The second-most brilliant adventure tale also involves Arctic conditions, this time in 1920s Alaska. The small Gold Rush town of Nome, to be exact. You may have seen the Disney movie Balto, which covers, in gloriously unrealistic, typical Disney fashion the diphtheria epidemic that plagued Nome, and led to a desperate relay race using dogsled teams to deliver antitoxin to the afflicted townspeople – mainly children. The Cruelest Miles: The Heroic Story of Dogs and Men in a Race Against an Epidemic by Gay Salisbury and Laney Salisbury recounts this tale in an endlessly fascinating, touching, and uplifting fashion. The authors are female cousins, and Laney Salisbury is an experienced journalist for Reuters. This accounts for the truly stunning level of detail and the skill at fashioning a narrative. Both authors spent three years in Alaska to produce this book, and the dedication shows. While listening to this tale you truly get to know the men and dogs that inhabited this wild land, and were molded by it. The conditions of Arctic life are so lovingly, realistically rendered that I found myself envisioning the conditions clearly in my mind’s eye – the blowing snow drifts and crackling frozen wastes, the unforgiving, imposing wilderness and the courageous men and dedicated dogs that made their way across it.

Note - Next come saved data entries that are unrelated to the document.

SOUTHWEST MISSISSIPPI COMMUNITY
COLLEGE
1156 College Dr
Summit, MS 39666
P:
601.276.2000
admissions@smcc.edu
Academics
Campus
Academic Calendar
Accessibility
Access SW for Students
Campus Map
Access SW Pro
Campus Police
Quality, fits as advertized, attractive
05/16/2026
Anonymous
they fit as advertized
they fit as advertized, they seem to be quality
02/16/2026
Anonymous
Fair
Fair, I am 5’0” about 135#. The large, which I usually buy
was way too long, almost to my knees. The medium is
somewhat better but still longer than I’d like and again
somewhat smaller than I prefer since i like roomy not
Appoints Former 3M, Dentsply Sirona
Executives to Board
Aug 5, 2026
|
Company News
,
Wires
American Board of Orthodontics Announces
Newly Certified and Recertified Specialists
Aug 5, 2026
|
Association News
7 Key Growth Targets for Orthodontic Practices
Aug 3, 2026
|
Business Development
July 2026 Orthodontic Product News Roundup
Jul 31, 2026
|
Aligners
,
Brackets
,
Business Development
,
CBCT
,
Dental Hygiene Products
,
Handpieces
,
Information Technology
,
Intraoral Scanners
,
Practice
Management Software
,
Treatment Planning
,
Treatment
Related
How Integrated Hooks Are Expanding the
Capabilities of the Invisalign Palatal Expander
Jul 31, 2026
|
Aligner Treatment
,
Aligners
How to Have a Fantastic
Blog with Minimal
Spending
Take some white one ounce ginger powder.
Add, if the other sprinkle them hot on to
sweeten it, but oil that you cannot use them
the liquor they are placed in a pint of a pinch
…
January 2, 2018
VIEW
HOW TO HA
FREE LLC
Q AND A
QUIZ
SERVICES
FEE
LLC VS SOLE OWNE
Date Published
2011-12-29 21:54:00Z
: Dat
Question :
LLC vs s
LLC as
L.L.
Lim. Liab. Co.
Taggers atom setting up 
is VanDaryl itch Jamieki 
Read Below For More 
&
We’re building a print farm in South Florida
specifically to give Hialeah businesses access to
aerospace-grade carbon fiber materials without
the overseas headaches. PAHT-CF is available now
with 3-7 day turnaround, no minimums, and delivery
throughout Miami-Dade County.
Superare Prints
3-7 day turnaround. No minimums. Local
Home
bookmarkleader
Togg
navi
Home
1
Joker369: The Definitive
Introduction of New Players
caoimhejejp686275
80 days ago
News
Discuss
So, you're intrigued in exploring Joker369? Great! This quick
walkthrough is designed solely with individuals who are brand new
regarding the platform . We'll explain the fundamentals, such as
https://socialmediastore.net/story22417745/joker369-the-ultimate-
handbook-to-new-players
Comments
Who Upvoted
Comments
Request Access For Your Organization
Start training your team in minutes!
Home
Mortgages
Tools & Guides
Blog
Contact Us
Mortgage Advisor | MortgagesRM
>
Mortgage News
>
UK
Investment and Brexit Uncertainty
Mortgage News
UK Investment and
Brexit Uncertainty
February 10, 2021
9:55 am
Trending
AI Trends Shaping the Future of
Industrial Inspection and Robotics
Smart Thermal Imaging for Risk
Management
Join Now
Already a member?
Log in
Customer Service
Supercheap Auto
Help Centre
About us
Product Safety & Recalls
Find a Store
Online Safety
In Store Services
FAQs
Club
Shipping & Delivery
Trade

Recently, I listened to this audiobook* for the second time. Into my mind popped two characters, followed quickly by their story. Antagonists at first, they are opposites, but you know the old adage: opposites attract. So it is that this will be a love story set against an Arctic backdrop. When will I write it? God knows. I have numerous projects to finish first, but sometimes I will allow a story idea to percolate for years before fleshing it out.
As my friend Cheryl Dyson wrote about in her blog post, I, too, am sometimes asked where my ideas comes from. Most of the time I cannot honestly answer this, other than to say something frustratingly vague such as “the collective unconscious” or “I don’t know” (accompanied by a blank look and possibly some drool at the corner of my mouth). There is something mysterious about ideas, something divine, as has been typified in the muses of Ancient Greece, the goddesses that inspired creative work. One day, when my Arctic love story manuscript is complete, I may have to sacrifice to those goddesses in thanks.
*audiobooks are an addiction of mine. I can listen to so many wonderful stories while doing boring tasks like driving, cleaning the house, and walking the dogs. It is a different experience than reading, but one that I enjoy nearly as much.